- Biff Bound, a comic by Klamik
- Born: John Klamik July 22, 1935 Chicago
- Died: January 5, 2005 (aged 69) Anaheim, California
- Nationality: American
- Area(s): Cartoonist
- Pseudonym(s): Sean, Shawn
- Notable works: "Gayer than Strange" "Up the Block" "Dick Darling, Hollywood Cover Boy"
- Partner(s): Jim Newberry

= Sean (cartoonist) =

American cartoonist

John Klamik (July 22, 1935 – January 5, 2005), better known by his pseudonyms Sean and Shawn, was an American artist specializing in gay male erotica and comics. His gay-themed cartoons were among the first to appear in US publications, including a regular feature in the early years of The Advocate. He worked under two pen names: Shawn for more mainstream gay publications such as In Touch, and Sean for fetish publications such as Drummer and Bound & Gagged.

== Career ==
Klamik was born on July 22, 1935, in Chicago, and studied at the Art Institute. He moved to West Hollywood, California in the mid-1960s, where he worked in an art factory producing paintings for hotel rooms, and as Display Director for the Akron stores.
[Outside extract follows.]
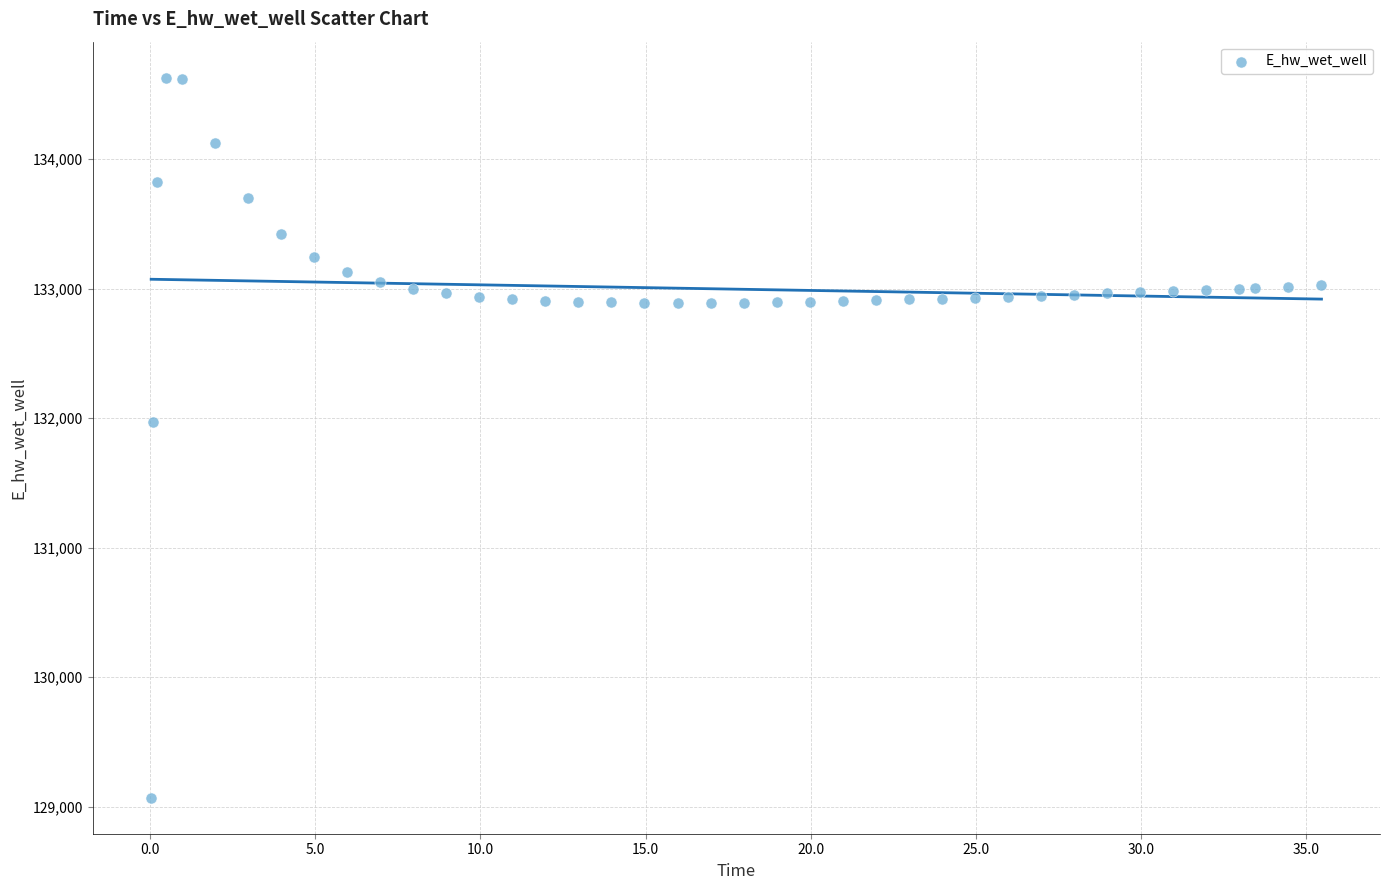

What is the range of X values (max minus min)?

35.4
His first erotic work was "published" in 1963, by taking photographs of the illustrations and making prints in home darkrooms. In 1965, he began doing editorial and gag comics for The Advocate, and in the late 1960s did a half-page series under the title "Gayer Than Strange".
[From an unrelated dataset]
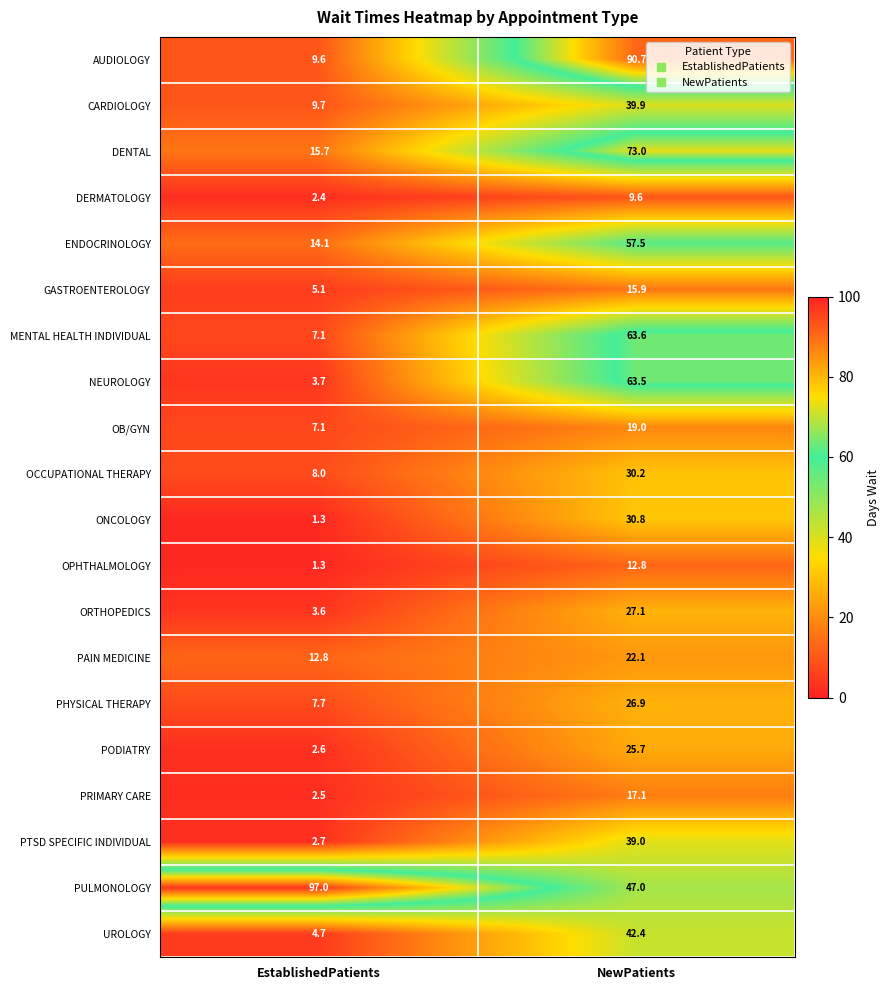

Which series has the largest total across all categories?

PULMONOLOGY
In the 1970s he did both softcore and hardcore illustrations for erotic novels and collections of short stories published by Larry Townsend, and his Leatherman’s Handbook. In the mid 1970s he created stand-alone wordless hardcore comics Biff and Biff Bound for San Francisco publisher Le Salon, which featured centerfolds with 10 and 15 men having sex, respectively. During this time he produced eighteen 10-page comics stories for hardcore photo-story magazines published by Nova Studios, which were reprinted in Meatmen. In the 1980s he also did art direction for some of Nova's porn films and videos.

In the late 1980s Klamik produced "Up the Block", a humor comic strip set in a gay neighborhood, for Frontiers. He produced 27 installments of "Jake", a 4-page series for Jock magazine; over 20 episodes of "Dick Darling, Hollywood Cover Boy", a 2- or 4-page strip for a twink-themed porn magazine; and 7 episodes of "Johnny Guitar" for another magazine. In 1986, Klamik was featured in Naked Eyes, an artist showcase organized by Olaf Odegaard that highlighted gay men's visual art for the International Gay and Lesbian Archives.

At the end of the 1980s, he moved to Phoenix, Arizona, and continued to work with California publishers by mail. Some of his art is housed at the Leather Archives & Museum in Chicago.

== Personal life ==
Klamik advocated for gay rights by participating in picket lines and sit-ins and by helping plan the Los Angeles and West Hollywood annual gay pride parades.

In 1965 Klamik began a relationship with Jim Newberry; they remained companions until Klamik's death from lung cancer in 2005.

Klamik was a member of American Coaster Enthusiasts and reportedly rode every roller coaster in the United States, fulfilling a lifelong dream.